Reliabilities (ρ) of scales measured by items rated on a continuous scale were computed by means of a formula based on the sum of squares of standardised loadings and the sum of standardised variance of error terms (Wang & Wang, 2012).
The results of the study are reported below. First, the results of tests of competing measurement models are reported. Second, the results of tests of alternative structural models are reported.
Testing the Measurement Model Using confirmatory factor analysis (CFA), a six-factor measurement model and alternative models were tested to assess whether items would load significantly onto the scales with which they were associated. Four measurement models were tested. Model 1 consisted of six latent variables, namely a) work-role fit (measured by three observed variables); b) job enrichment (measured by six observed variables); c) co-worker relationships (measured by 10 observed variables); d) supervisor relationships, which consisted of two latent variables, namely supervisor support (measured by five observed variables) and supervisor trust (measured by five observed variables); e) psychological meaningfulness (measured by six observed variables); and f) turnover intention (measured by two observed variables). All the latent variables in Model 1 were allowed to correlate.
Models 2, 3, and 4 followed the same template: However, Model 2 was specified with 10 observed variables measuring supervisor relationships (without the two first-order latent variables, namely supervisor support and supervisor trust); Model 3 was specified with 20 observed variables measuring work relationships (without the one first-order latent variable, namely co-worker relationships and the second-order latent variable, known as supervisor relationships), and Model 4 was specified with all items loading on a single factor (measured by 37 observed variables). Table 2 presents the fit statistics of the various measurement models.
An χ2 value of 1539.22 (df = 577) was obtained for the hypothesised measurement model. The fit statistics on the four fit indices were acceptable: TLI = 0.97, CFI = 0.98, RMSEA = 0.06, 90% confidence intervals (CIs) of RMSEA [0.05, 0.06], WRMR = 1.25. The AIC and BIC values of Model 1 were the lowest of the four models. Standardised coefficients from items to factors ranged from 0.54 to 0.94. The relation between each observed variable and its respective construct was statistically significant (p < 0.01). This established the posited relations between indicators and constructs (see Hair et al., 2010).

WORK INSTRUCTIONS: Continue the passage on testing the study's measurement models from its last sentence. The items that follow are separate material, unrelated to the passage above.

DATA LISTING:

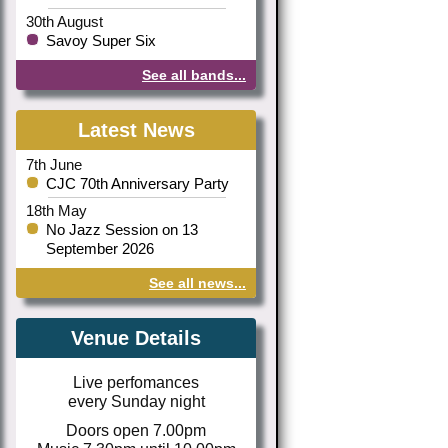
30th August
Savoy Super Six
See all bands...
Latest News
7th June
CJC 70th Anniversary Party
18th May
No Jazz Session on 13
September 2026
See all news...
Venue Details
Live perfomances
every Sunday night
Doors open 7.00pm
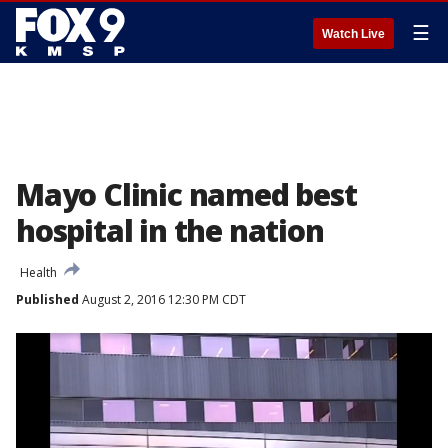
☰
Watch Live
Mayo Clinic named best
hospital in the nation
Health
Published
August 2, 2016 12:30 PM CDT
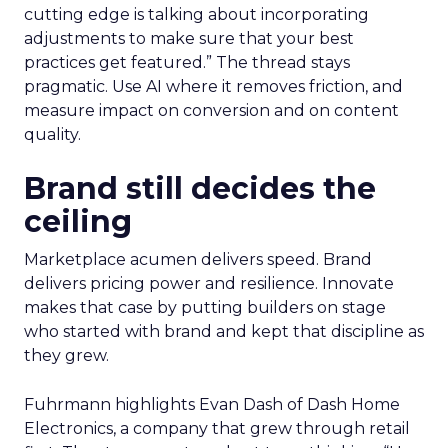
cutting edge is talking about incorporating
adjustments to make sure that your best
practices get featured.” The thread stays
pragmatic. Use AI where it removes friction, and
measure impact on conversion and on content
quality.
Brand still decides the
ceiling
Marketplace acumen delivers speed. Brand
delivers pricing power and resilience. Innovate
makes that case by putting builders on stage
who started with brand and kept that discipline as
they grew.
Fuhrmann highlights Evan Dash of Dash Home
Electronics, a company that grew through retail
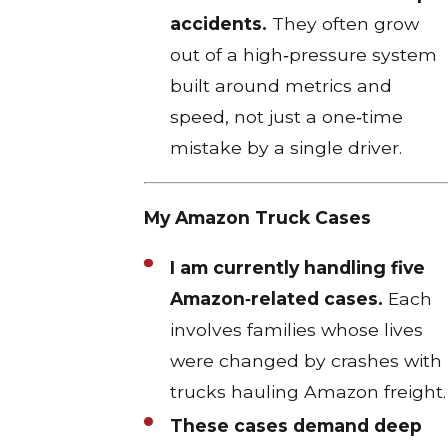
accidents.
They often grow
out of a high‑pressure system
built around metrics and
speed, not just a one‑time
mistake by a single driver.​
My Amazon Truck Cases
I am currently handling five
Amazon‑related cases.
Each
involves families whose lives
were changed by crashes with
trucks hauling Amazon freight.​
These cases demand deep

==

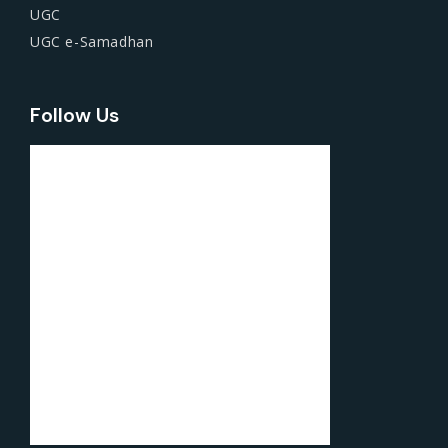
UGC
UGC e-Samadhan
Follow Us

OUTPUT OF THE EXERCISE:
Testing the Structural Model Reliabilities and correlations among work-role fit, job enrichment, supervisor relationships, co-worker relationships, psychological meaningfulness and intention to leave are reported in Table 3.
Table 3 shows that the reliabilities of the constructs were acceptable when compared to the guideline of 0.70 (Wang & Wang, 2012). Statistically significant (p < 0.01) relations exist between all the variables.
The measurement model formed the basis of the structural model. The hypothesised relations shown in the model were tested, using latent variable modelling as implemented by Mplus (Muthén & Muthén, 1998-2012). An acceptable fit of the model to the data was found: χ2 = 1539.21, df = 577, TLI = 0.97, CFI = 0.98, RMSEA = 0.06 90% CI of RMSEA [0.05, 0.06], WRMR = 1.25. Table 4 portrays the standardised regression coefficients estimated by Mplus for the structural model.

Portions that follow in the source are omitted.